Happy Friday book lovers! We’re back with another First Lines Friday, a weekly feature for book lovers hosted by Wandering Words. What if instead of judging a book by its cover, its author or its prestige, we judged it by its opening lines? Here are the rules:
- Pick a book off your shelf (it could be your current read or on your TBR) and open to the first page
- Copy the first few lines, but don’t give anything else about the book away just yet – you need to hook the reader first
- Finally… reveal the book!
“We came to Birchwood Manor because Edward said that it was haunted. It wasn’t, not then, but it’s a dull man who lets truth stand in the way of a good story, and Edward was never that.”
Do you recognize the book these first lines come from?
My real name, no one remembers. The truth about that summer, no one else knows.
In the summer of 1862, a group of young artists led by the passionate and talented Edward Radcliffe descends upon Birchwood Manor on the banks of the Upper Thames. Their plan: to spend a secluded summer month in a haze of inspiration and creativity.

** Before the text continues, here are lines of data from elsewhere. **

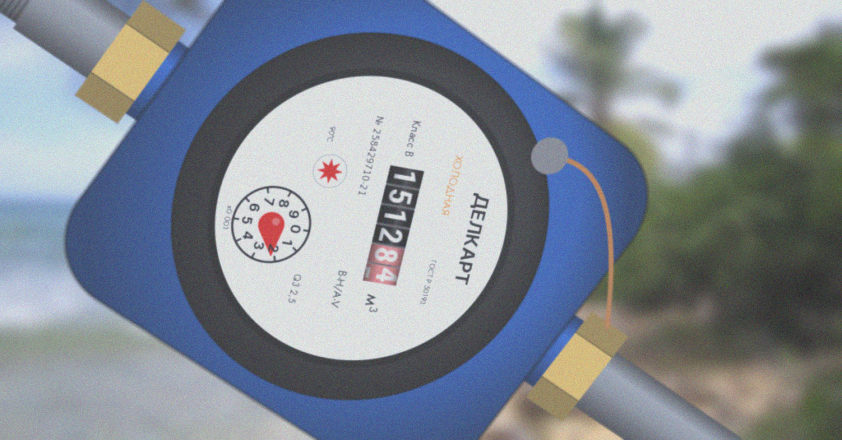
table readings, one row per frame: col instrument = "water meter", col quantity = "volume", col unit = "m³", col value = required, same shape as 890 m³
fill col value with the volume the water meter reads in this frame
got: 1512.842 m³
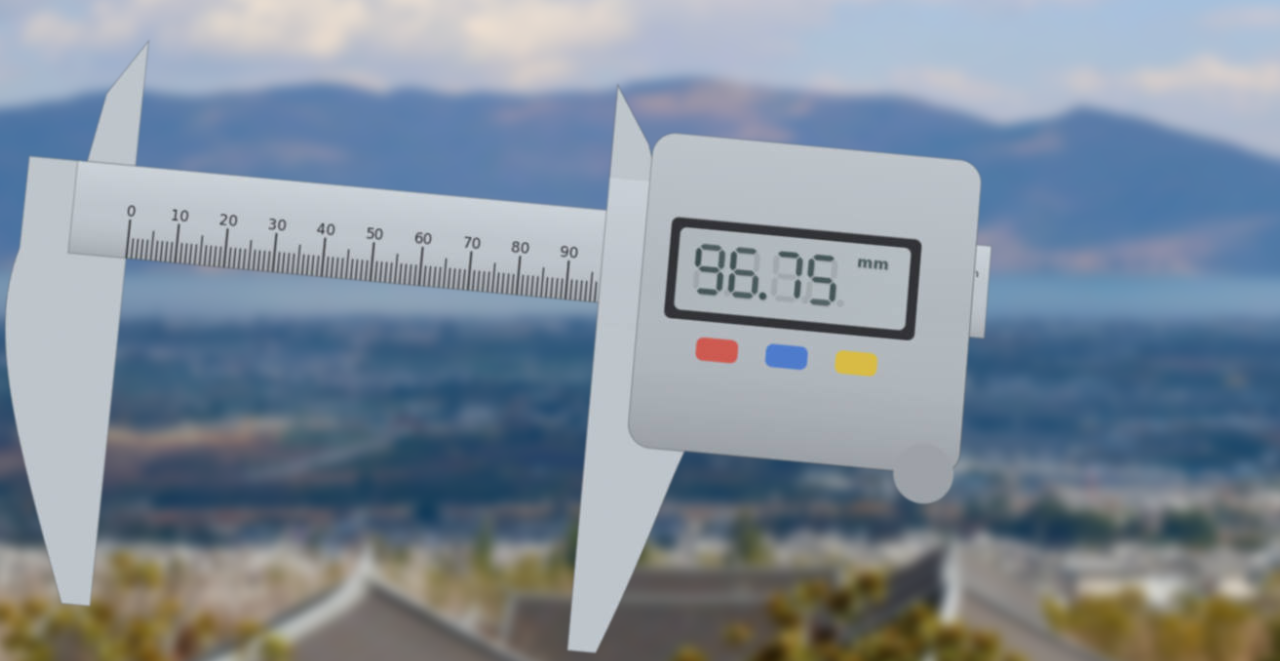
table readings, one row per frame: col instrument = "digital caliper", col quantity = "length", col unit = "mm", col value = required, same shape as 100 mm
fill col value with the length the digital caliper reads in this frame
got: 96.75 mm
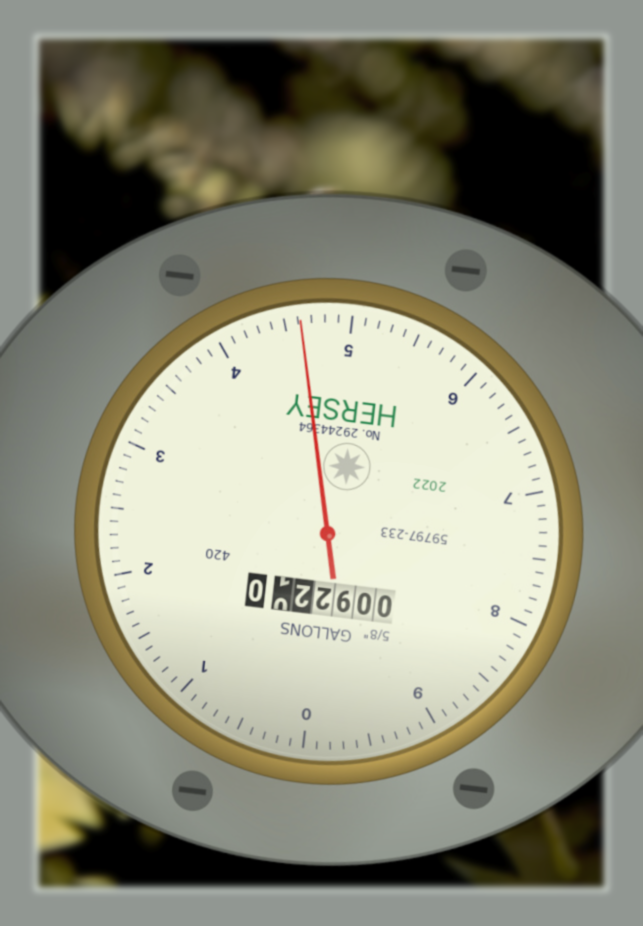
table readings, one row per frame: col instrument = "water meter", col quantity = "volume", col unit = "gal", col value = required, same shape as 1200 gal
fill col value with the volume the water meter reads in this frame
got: 92204.6 gal
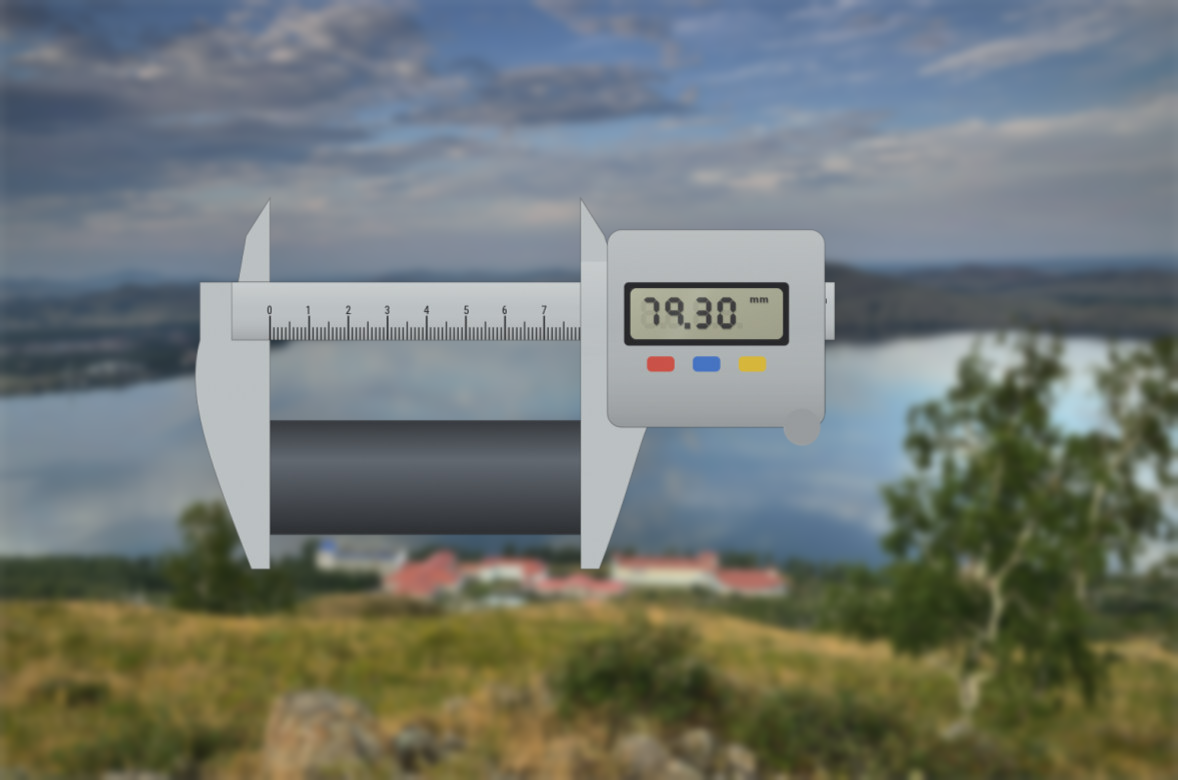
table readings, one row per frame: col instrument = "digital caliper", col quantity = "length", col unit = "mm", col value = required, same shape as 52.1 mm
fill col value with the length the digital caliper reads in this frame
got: 79.30 mm
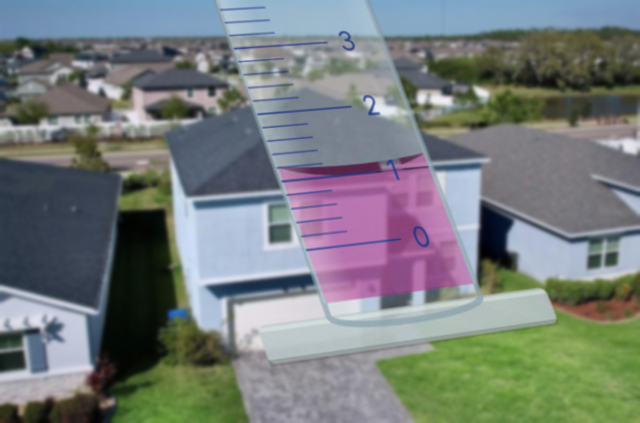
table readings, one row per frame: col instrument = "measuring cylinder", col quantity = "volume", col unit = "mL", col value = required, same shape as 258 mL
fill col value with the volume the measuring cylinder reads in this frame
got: 1 mL
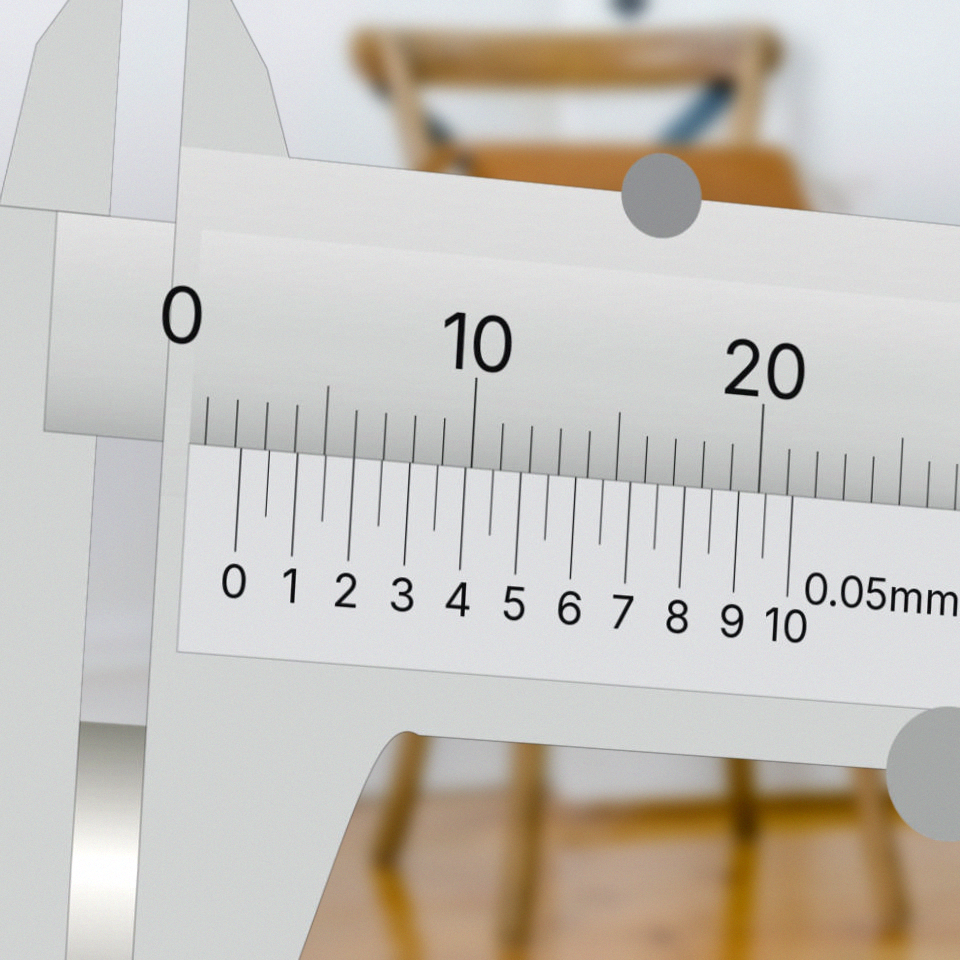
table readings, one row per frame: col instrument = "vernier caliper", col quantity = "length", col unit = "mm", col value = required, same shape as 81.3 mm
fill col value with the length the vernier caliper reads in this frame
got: 2.20 mm
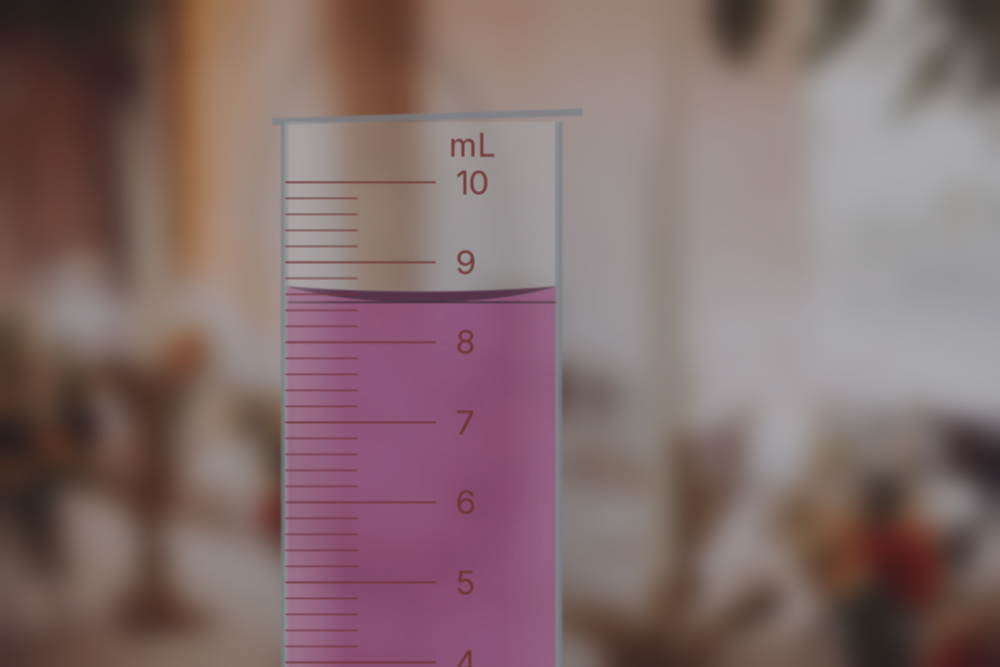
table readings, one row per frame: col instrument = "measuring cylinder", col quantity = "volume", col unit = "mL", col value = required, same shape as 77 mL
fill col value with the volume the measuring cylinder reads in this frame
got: 8.5 mL
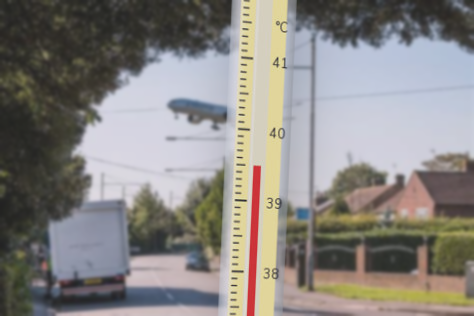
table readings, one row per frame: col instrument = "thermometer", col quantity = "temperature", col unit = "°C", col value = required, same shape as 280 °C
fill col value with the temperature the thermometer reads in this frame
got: 39.5 °C
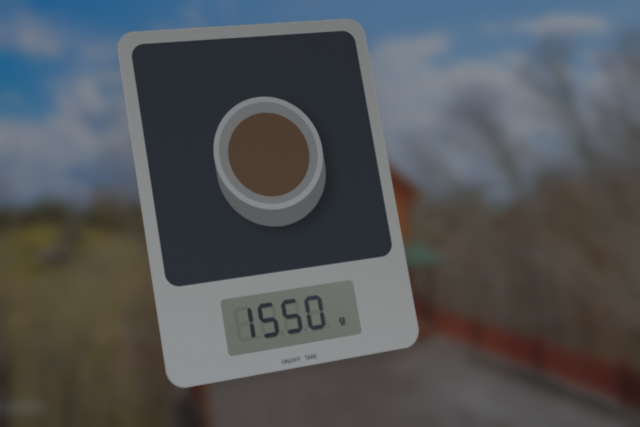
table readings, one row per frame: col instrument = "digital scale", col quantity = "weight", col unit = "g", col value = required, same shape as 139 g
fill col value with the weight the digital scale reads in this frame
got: 1550 g
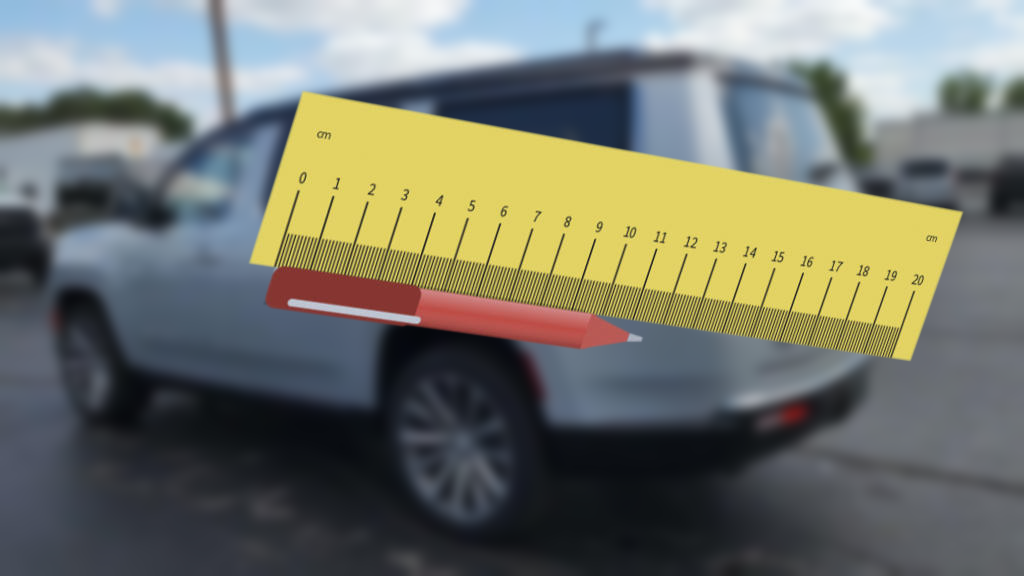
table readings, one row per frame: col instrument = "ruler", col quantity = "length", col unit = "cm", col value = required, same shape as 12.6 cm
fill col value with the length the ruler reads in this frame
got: 11.5 cm
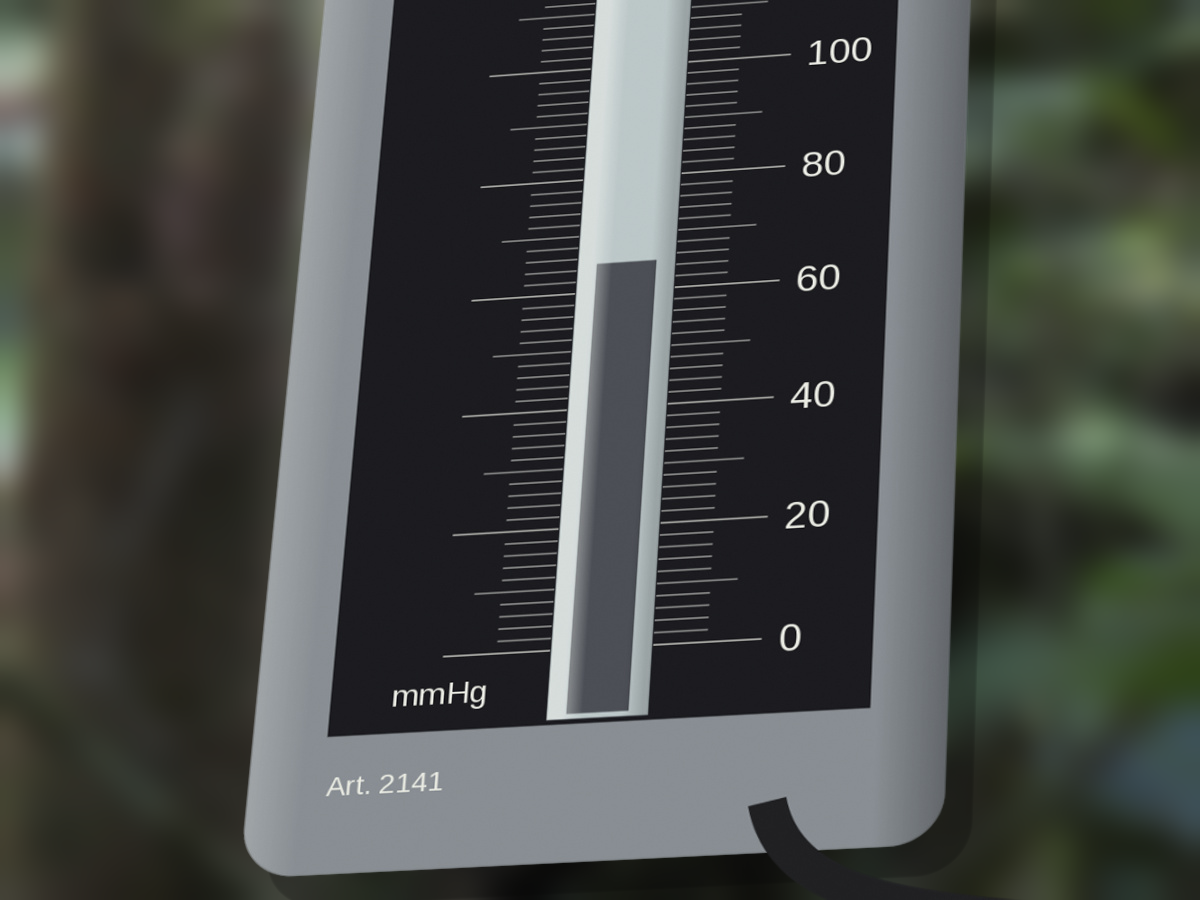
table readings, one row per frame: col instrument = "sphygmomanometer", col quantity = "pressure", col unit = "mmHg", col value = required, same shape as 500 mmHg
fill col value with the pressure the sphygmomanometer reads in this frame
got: 65 mmHg
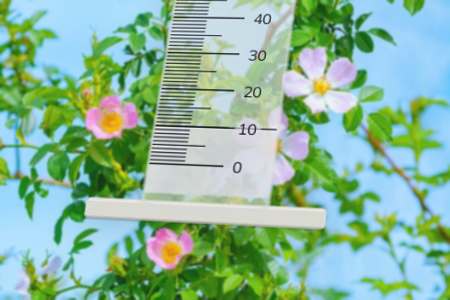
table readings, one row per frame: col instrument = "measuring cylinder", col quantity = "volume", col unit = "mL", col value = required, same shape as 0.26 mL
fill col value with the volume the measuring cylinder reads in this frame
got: 10 mL
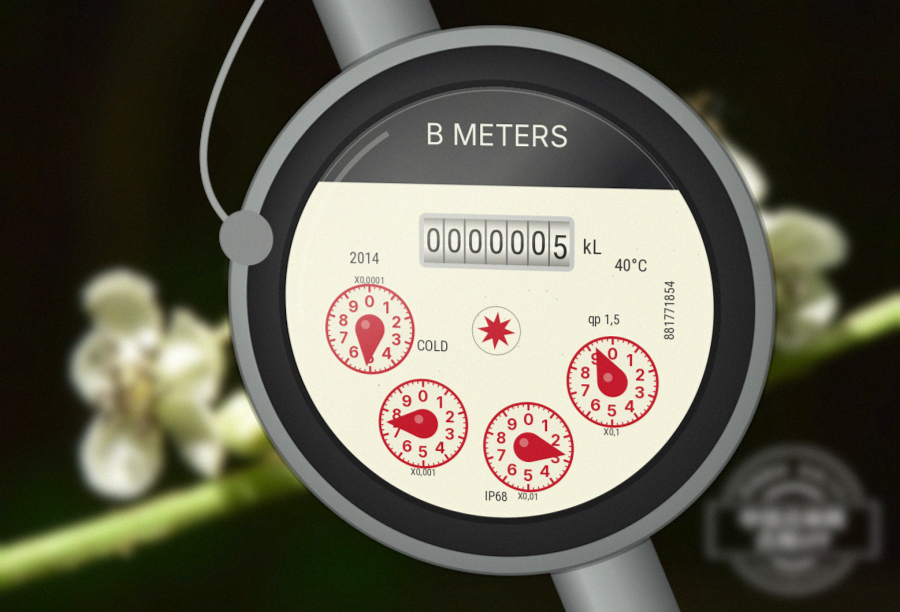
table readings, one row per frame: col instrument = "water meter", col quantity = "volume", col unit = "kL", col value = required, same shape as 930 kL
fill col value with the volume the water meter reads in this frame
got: 4.9275 kL
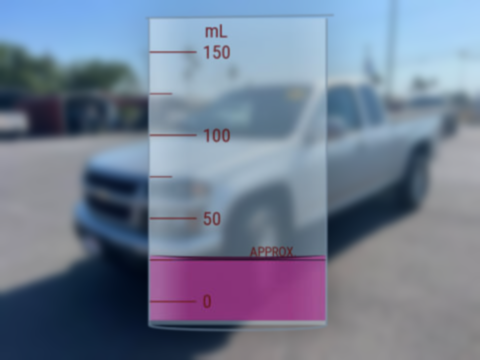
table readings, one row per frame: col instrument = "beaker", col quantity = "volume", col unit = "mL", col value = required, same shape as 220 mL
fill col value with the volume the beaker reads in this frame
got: 25 mL
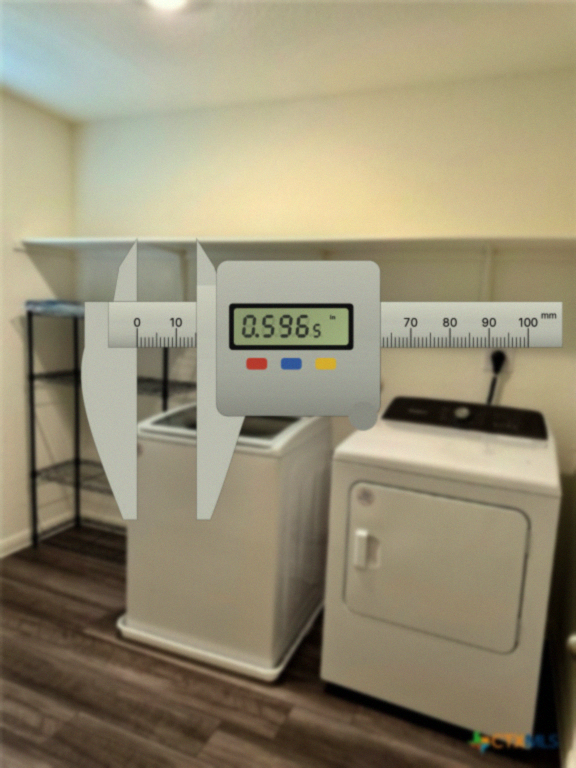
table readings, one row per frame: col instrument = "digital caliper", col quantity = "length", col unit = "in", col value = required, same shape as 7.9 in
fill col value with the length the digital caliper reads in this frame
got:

But by the time their stay is over, one woman has been shot dead while another has disappeared; a priceless heirloom is missing; and Edward Radcliffe’s life is in ruins.
Over one hundred and fifty years later, Elodie Winslow, a young archivist in London, uncovers a leather satchel containing two seemingly unrelated items: a sepia photograph of an arresting-looking woman in Victorian clothing, and an artist’s sketchbook containing the drawing of a twin-gabled house on the bend of a river.
Why does Birchwood Manor feel so familiar to Elodie? And who is the beautiful woman in the photograph? Will she ever give up her secrets?
I can’t remember where or when I first saw The Clockmaker’s Daughter mentioned (it might’ve been bookstagram) but I scooped it up at the store when I saw it on sale towards the end of last year (I think!). Sadly, it’s been sitting on my shelf untouched ever since. 😅 I see its got some fairly mixed reviews on Goodreads so I’m not sure how to feel about it, but this is the first time I took a look inside the book, and after reading the prologue my interest has been piqued again!
Have you read The Clockmaker’s Daughter or it on your TBR?